The symbols presented in these chapters help to further our understanding of the effects of loss on all of the family members. The monopoly shoe represents Susie and her inability to be a part of the game of life. Buckley keeps the shoe hidden because he is aware that his family is each keeping their own memories and feelings about Susie hidden. The other symbolic presence is the grave rubbing that is hanging in the upstairs hallway of the Salmons' house. A grave is one way of remembering the dead, yet Susie does not have a grave. The image in the rubbing is a knight with his faithful dog at his heels, and Lindsey and Susie used to pretend that Susie was the knight and Lindsey was his bereaved widow. In their role-playing Lindsey would tell the knight that she had to move on. Thus the grave rubbing represents both absence and loss and the necessity to move on.

In order to survive grief, the characters begin to build new relationships with each other. On Christmas, Lindsey and Samuel start their relationship, something that becomes a lasting form of support for Lindsey as she copes with her sister’s loss. Buckley also claims to have formed a new relationship with Susie where he is able to talk to her.
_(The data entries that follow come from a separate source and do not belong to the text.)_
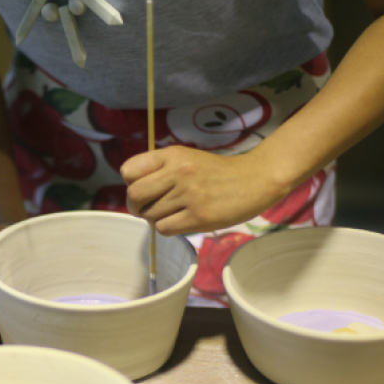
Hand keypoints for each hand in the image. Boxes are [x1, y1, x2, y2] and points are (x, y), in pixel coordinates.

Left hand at [120, 146, 290, 234]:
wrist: (254, 180)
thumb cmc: (216, 172)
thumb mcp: (186, 158)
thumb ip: (160, 169)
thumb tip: (133, 193)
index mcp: (172, 155)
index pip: (129, 170)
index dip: (130, 183)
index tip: (143, 189)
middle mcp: (178, 172)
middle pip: (134, 195)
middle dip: (136, 206)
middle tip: (146, 208)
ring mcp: (189, 195)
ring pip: (149, 215)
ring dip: (155, 218)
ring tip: (171, 213)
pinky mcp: (199, 216)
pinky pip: (164, 228)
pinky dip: (167, 228)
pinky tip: (179, 221)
Buckley’s belief that he can see Susie is later recognized as a desire rather than a truth. The relationship the dead have with the living is not always parallel because they are separated by the Inbetween. Interestingly, Buckley is the one who originally drew the picture depicting the Inbetween, giving a visual image to what Susie imagines as her passageway to be with the living.

In addition, Ruth Connors and Ray Singh begin to form a new relationship as one way of coping with Susie’s absence. When Susie was living, there is one scene where Ruth, Ray and Susie are all in the same room together, and Susie is the one who interacts with both of them but Ruth and Ray do not interact with each other. During this scene, they are all represented doing forbidden things (i.e. Ray and Susie are skipping class, and Ruth drew a naked picture), and are cast as outsiders. This outsider status of these characters continues through the novel, because all of them are isolated in their own way. Ruth and Ray meet again in the cornfield after Susie’s death—there they form a friendship where they can discuss why and how they feel like outsiders, and seek to understand Susie’s death and her potential afterlife.